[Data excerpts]
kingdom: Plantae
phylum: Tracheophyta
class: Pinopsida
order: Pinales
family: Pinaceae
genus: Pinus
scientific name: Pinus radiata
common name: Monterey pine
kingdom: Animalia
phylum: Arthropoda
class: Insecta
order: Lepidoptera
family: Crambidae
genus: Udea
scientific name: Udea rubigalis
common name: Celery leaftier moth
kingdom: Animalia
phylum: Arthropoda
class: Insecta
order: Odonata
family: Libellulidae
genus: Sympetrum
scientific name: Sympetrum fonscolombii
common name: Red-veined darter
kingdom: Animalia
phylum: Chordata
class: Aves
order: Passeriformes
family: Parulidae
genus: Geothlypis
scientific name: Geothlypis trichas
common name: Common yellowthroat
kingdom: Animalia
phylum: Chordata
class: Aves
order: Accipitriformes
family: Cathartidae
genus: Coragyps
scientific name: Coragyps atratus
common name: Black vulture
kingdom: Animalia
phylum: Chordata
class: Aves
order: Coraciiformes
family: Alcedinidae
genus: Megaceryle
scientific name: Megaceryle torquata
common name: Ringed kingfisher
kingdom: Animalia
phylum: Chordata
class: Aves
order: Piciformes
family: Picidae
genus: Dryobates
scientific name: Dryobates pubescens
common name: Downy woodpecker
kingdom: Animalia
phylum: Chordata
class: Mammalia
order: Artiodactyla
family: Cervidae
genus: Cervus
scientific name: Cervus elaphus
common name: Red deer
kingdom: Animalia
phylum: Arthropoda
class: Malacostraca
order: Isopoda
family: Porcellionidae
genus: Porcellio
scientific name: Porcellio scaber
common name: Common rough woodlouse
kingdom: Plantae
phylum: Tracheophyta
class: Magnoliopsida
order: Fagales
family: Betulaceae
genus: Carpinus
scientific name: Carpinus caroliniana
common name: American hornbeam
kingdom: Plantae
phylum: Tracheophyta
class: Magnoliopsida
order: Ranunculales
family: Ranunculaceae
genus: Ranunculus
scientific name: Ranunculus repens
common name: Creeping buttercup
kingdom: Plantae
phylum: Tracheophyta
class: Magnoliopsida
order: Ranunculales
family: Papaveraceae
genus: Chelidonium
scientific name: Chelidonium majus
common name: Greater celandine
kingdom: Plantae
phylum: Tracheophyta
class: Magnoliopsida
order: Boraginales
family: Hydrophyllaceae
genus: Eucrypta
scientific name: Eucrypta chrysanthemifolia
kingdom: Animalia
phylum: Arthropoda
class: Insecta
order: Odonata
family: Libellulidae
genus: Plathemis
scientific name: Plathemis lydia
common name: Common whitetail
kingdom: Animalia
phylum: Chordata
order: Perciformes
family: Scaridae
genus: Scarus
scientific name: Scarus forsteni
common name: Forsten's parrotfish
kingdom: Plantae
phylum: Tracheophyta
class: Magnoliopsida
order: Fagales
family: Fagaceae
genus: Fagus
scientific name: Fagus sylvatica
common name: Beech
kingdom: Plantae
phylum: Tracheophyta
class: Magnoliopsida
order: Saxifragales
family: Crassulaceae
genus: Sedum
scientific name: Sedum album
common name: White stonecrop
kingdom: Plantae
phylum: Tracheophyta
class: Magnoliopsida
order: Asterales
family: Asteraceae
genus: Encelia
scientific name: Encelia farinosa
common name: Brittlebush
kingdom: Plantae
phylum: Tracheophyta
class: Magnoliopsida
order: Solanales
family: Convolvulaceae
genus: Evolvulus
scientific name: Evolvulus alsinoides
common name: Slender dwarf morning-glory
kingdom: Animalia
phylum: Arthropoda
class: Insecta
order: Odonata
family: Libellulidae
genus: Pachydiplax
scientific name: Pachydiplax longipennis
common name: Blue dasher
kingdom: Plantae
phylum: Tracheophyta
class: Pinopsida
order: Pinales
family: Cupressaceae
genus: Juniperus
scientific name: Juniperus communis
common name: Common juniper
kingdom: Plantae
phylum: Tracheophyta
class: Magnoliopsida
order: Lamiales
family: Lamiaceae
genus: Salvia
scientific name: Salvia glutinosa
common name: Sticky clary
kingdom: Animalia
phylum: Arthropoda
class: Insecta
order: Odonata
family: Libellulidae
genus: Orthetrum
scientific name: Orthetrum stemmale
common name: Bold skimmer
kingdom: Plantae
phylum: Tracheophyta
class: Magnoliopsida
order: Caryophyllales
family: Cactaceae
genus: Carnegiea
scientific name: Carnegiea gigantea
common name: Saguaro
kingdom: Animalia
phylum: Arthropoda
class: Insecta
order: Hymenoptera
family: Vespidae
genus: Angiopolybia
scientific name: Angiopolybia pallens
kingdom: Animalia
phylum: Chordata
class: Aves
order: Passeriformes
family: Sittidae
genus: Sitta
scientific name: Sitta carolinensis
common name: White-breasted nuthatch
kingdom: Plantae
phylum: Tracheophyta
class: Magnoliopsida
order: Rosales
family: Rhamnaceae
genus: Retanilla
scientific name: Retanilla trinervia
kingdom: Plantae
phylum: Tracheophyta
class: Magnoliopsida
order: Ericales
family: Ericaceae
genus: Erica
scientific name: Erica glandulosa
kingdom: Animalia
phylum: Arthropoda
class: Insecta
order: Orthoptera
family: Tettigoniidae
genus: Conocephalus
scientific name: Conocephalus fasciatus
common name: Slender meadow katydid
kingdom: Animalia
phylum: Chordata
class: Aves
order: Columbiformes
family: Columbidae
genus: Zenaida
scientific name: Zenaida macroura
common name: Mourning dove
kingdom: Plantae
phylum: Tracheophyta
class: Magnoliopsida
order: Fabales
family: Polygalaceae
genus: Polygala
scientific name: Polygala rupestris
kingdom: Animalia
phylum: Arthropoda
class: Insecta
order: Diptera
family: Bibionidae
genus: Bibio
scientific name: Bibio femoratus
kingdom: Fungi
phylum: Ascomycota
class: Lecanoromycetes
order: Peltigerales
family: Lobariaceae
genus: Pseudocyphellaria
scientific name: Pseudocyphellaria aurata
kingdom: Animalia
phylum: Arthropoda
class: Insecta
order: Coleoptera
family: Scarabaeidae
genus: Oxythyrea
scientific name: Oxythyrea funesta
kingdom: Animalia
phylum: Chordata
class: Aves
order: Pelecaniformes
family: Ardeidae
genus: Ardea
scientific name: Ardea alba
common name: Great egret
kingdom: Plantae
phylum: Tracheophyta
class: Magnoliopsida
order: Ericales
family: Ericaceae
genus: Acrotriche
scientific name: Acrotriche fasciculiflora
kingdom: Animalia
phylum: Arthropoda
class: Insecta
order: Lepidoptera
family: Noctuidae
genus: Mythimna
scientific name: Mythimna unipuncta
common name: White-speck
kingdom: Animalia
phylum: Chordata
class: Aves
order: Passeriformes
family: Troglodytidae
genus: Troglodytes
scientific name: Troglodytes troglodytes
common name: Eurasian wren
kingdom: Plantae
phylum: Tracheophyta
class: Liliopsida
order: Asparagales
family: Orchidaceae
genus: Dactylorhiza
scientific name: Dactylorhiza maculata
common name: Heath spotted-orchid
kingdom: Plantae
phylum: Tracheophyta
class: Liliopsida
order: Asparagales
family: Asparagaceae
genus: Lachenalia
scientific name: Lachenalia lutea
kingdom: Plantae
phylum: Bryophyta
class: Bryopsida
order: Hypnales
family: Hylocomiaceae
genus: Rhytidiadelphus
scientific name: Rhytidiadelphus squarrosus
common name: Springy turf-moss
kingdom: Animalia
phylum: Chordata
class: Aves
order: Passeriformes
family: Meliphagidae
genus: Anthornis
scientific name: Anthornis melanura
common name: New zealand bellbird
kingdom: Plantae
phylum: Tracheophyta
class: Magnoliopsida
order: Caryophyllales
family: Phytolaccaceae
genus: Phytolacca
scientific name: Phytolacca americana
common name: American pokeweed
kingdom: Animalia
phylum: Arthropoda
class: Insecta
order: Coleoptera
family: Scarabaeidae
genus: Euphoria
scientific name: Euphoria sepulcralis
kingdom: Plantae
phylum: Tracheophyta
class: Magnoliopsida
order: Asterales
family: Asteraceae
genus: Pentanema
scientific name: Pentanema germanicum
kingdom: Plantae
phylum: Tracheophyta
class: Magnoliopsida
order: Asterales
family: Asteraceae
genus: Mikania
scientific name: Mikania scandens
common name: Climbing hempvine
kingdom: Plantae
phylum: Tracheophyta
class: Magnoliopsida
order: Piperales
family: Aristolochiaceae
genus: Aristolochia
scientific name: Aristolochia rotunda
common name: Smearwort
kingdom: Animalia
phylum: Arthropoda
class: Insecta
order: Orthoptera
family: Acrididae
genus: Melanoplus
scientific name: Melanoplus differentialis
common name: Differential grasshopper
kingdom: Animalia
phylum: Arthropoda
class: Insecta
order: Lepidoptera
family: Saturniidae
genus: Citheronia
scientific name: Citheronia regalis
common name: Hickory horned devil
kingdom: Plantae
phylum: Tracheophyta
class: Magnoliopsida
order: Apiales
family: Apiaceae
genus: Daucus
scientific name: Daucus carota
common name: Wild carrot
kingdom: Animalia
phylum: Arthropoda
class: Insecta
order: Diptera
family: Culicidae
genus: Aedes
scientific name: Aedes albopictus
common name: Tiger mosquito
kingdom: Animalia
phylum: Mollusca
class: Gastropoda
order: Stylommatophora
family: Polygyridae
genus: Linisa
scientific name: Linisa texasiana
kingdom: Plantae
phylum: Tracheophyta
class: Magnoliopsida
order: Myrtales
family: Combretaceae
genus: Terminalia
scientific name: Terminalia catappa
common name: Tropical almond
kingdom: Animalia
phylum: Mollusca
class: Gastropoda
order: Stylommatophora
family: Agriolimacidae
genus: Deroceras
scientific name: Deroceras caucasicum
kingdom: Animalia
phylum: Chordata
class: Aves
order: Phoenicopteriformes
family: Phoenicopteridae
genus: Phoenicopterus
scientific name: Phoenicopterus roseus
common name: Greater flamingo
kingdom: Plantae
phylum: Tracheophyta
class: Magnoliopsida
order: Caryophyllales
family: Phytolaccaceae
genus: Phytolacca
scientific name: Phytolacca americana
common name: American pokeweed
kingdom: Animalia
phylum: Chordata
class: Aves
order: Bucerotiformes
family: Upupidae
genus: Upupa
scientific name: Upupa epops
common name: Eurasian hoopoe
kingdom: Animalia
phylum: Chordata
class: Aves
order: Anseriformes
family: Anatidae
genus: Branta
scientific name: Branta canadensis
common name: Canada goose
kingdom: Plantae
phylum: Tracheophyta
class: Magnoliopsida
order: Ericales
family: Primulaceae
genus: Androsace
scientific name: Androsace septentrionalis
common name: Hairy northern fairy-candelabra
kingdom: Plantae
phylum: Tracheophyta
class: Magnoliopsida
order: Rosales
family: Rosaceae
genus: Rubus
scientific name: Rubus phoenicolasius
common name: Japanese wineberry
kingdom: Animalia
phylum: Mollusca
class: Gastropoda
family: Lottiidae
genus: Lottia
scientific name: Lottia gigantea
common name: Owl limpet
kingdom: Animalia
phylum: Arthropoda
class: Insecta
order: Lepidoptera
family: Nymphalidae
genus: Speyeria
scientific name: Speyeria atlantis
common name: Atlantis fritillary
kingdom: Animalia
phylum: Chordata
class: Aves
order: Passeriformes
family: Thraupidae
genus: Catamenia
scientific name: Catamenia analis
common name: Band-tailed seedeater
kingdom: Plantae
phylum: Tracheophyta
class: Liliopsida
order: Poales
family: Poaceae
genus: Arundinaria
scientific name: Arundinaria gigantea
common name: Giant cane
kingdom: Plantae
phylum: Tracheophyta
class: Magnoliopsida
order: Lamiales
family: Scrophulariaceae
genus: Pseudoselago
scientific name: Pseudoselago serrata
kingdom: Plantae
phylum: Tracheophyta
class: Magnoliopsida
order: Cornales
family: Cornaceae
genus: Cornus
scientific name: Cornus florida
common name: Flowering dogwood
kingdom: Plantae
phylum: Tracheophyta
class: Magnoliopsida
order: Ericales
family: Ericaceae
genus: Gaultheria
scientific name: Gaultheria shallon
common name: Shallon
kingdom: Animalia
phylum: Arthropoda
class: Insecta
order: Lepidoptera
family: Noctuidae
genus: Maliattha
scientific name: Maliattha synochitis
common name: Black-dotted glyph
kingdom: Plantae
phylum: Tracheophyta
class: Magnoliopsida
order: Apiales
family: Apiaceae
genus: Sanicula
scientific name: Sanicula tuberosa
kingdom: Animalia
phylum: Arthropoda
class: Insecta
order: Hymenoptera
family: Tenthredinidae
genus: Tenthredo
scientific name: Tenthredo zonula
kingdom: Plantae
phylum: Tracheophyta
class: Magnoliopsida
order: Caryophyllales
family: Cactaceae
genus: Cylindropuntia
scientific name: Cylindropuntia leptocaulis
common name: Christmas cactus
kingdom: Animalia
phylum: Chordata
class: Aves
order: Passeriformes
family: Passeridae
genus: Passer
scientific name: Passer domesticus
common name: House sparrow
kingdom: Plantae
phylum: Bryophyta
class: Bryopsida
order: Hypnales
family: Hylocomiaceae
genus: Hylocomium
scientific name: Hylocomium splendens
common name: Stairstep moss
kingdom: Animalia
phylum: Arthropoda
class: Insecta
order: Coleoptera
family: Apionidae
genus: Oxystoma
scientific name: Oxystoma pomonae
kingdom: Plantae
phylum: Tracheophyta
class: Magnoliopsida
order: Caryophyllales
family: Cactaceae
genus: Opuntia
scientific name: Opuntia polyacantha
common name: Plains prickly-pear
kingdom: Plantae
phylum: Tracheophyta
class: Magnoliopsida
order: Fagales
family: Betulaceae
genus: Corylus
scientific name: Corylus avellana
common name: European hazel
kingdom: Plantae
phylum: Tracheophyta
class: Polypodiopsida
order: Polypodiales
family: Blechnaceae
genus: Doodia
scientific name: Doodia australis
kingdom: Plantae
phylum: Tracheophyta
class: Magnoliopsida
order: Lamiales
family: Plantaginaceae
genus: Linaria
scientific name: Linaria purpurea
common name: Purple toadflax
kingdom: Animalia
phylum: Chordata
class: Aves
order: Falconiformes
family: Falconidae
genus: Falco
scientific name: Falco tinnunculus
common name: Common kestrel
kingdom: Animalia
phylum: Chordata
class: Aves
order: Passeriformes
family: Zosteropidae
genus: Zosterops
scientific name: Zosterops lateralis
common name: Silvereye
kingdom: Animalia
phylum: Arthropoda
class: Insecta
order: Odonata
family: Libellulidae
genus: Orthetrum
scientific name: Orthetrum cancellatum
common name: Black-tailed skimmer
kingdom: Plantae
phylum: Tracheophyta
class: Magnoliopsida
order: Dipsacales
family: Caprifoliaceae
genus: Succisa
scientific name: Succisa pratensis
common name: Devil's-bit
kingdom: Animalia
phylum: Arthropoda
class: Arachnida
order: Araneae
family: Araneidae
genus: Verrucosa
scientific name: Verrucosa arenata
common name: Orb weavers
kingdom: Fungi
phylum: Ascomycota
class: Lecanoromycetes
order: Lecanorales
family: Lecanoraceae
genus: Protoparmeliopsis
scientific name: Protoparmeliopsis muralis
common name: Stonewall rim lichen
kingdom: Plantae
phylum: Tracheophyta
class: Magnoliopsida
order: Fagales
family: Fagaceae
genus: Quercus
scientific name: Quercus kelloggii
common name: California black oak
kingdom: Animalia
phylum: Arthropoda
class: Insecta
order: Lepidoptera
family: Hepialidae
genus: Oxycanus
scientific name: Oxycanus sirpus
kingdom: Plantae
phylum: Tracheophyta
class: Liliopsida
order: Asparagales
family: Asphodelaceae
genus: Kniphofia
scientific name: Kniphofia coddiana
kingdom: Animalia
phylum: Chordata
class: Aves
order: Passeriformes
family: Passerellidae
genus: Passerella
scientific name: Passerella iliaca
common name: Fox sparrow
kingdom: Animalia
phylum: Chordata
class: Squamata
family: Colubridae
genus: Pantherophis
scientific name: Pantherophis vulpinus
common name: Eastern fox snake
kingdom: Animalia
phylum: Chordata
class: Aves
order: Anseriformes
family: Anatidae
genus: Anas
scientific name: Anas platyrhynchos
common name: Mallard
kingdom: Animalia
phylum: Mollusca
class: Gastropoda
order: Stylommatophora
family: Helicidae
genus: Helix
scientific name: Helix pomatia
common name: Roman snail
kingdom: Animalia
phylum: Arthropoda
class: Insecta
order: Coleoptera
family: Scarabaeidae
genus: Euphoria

→ What you have to do: Rewrite the rows from the line with "family: Zosteropidae" to the line with "scientific name: Helix pomatia", renaming "common name" to "vernacular name" and leaving all else unchanged.

→ Finished exercise:
family: Zosteropidae
genus: Zosterops
scientific name: Zosterops lateralis
vernacular name: Silvereye
kingdom: Animalia
phylum: Arthropoda
class: Insecta
order: Odonata
family: Libellulidae
genus: Orthetrum
scientific name: Orthetrum cancellatum
vernacular name: Black-tailed skimmer
kingdom: Plantae
phylum: Tracheophyta
class: Magnoliopsida
order: Dipsacales
family: Caprifoliaceae
genus: Succisa
scientific name: Succisa pratensis
vernacular name: Devil's-bit
kingdom: Animalia
phylum: Arthropoda
class: Arachnida
order: Araneae
family: Araneidae
genus: Verrucosa
scientific name: Verrucosa arenata
vernacular name: Orb weavers
kingdom: Fungi
phylum: Ascomycota
class: Lecanoromycetes
order: Lecanorales
family: Lecanoraceae
genus: Protoparmeliopsis
scientific name: Protoparmeliopsis muralis
vernacular name: Stonewall rim lichen
kingdom: Plantae
phylum: Tracheophyta
class: Magnoliopsida
order: Fagales
family: Fagaceae
genus: Quercus
scientific name: Quercus kelloggii
vernacular name: California black oak
kingdom: Animalia
phylum: Arthropoda
class: Insecta
order: Lepidoptera
family: Hepialidae
genus: Oxycanus
scientific name: Oxycanus sirpus
kingdom: Plantae
phylum: Tracheophyta
class: Liliopsida
order: Asparagales
family: Asphodelaceae
genus: Kniphofia
scientific name: Kniphofia coddiana
kingdom: Animalia
phylum: Chordata
class: Aves
order: Passeriformes
family: Passerellidae
genus: Passerella
scientific name: Passerella iliaca
vernacular name: Fox sparrow
kingdom: Animalia
phylum: Chordata
class: Squamata
family: Colubridae
genus: Pantherophis
scientific name: Pantherophis vulpinus
vernacular name: Eastern fox snake
kingdom: Animalia
phylum: Chordata
class: Aves
order: Anseriformes
family: Anatidae
genus: Anas
scientific name: Anas platyrhynchos
vernacular name: Mallard
kingdom: Animalia
phylum: Mollusca
class: Gastropoda
order: Stylommatophora
family: Helicidae
genus: Helix
scientific name: Helix pomatia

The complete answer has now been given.